Start of Working data

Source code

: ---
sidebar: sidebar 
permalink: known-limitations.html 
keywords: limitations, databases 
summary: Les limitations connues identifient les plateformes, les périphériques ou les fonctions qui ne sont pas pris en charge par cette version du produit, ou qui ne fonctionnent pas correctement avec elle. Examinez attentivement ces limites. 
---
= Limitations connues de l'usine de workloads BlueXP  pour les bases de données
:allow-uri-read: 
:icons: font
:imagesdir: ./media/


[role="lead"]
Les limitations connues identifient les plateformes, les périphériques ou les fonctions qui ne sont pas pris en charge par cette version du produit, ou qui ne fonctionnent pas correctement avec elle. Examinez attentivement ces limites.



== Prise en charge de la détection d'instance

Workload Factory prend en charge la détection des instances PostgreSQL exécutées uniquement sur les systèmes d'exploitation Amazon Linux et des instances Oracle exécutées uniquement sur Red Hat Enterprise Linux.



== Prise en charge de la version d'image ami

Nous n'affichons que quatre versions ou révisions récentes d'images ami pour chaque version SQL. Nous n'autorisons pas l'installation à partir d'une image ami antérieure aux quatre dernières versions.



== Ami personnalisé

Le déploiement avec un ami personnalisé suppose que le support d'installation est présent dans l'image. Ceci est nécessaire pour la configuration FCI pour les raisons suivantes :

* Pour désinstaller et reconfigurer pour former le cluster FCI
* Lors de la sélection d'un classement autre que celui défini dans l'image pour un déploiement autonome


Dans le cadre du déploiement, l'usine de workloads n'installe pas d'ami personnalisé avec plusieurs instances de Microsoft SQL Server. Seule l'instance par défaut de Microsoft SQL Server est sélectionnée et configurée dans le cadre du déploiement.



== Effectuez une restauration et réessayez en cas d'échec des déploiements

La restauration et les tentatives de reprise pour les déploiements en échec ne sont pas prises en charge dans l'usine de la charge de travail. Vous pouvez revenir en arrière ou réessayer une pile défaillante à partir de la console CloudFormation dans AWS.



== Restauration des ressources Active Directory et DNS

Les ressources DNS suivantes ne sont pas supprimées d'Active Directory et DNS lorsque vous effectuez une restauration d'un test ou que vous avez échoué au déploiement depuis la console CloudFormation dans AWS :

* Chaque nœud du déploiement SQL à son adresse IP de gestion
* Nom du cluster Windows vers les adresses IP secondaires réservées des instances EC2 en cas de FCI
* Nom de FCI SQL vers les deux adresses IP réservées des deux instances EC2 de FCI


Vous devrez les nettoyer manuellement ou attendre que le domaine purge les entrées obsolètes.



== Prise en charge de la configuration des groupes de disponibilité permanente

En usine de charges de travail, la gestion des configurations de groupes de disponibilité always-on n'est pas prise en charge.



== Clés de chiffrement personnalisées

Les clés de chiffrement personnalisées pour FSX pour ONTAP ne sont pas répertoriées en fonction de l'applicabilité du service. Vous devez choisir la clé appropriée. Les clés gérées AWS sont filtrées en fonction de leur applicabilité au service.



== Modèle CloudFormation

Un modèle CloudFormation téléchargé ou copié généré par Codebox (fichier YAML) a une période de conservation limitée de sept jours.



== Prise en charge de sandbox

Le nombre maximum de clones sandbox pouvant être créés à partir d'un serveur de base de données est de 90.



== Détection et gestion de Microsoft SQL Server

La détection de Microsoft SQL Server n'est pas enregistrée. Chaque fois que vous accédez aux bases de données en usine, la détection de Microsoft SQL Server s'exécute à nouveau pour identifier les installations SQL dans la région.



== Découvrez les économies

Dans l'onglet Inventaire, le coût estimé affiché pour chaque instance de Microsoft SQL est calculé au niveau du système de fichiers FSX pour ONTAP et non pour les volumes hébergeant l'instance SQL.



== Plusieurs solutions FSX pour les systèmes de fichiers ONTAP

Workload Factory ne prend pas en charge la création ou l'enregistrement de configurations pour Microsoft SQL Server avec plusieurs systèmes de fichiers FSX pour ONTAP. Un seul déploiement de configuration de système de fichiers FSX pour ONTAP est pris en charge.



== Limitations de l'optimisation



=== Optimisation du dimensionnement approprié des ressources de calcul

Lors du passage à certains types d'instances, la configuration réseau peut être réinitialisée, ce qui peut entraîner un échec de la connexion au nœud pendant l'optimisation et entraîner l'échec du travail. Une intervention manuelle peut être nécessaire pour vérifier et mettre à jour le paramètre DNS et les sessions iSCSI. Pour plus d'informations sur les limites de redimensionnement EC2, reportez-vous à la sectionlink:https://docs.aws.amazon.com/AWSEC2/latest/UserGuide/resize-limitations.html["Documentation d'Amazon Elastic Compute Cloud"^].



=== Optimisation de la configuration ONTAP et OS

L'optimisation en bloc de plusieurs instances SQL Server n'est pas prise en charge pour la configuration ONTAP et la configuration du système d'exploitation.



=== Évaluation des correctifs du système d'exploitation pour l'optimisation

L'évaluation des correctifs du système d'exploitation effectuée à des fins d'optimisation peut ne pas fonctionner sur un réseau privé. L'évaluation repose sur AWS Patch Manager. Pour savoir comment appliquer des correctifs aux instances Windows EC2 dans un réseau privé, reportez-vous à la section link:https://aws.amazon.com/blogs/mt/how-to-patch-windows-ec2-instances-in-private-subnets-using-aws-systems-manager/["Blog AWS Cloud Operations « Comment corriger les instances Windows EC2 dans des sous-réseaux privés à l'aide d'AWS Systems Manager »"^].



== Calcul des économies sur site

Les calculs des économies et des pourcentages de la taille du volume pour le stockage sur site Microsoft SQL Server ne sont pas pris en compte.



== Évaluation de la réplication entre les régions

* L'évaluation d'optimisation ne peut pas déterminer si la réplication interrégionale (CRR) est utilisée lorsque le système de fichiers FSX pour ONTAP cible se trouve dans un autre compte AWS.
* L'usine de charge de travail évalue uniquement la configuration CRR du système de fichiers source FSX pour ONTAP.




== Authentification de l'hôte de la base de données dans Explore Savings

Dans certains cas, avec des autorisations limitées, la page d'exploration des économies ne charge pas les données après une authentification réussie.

End of Working data
Start of Working data

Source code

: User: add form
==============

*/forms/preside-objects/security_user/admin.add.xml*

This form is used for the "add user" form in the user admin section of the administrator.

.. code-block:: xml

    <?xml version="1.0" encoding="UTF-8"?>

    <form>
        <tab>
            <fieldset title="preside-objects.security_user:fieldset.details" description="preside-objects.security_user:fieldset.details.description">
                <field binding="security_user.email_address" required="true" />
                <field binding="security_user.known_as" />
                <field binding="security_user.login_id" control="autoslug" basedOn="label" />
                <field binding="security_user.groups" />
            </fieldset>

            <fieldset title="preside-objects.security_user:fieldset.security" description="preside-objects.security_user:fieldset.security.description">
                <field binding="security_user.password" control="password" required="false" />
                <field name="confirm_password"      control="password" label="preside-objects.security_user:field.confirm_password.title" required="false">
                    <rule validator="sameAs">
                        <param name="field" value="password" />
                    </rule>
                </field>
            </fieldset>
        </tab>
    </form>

End of Working data

**Exercise:** Pull out every line of the records that includes the string "uniquement".

**Completed exercise:**
Workload Factory prend en charge la détection des instances PostgreSQL exécutées uniquement sur les systèmes d'exploitation Amazon Linux et des instances Oracle exécutées uniquement sur Red Hat Enterprise Linux.
* L'usine de charge de travail évalue uniquement la configuration CRR du système de fichiers source FSX pour ONTAP.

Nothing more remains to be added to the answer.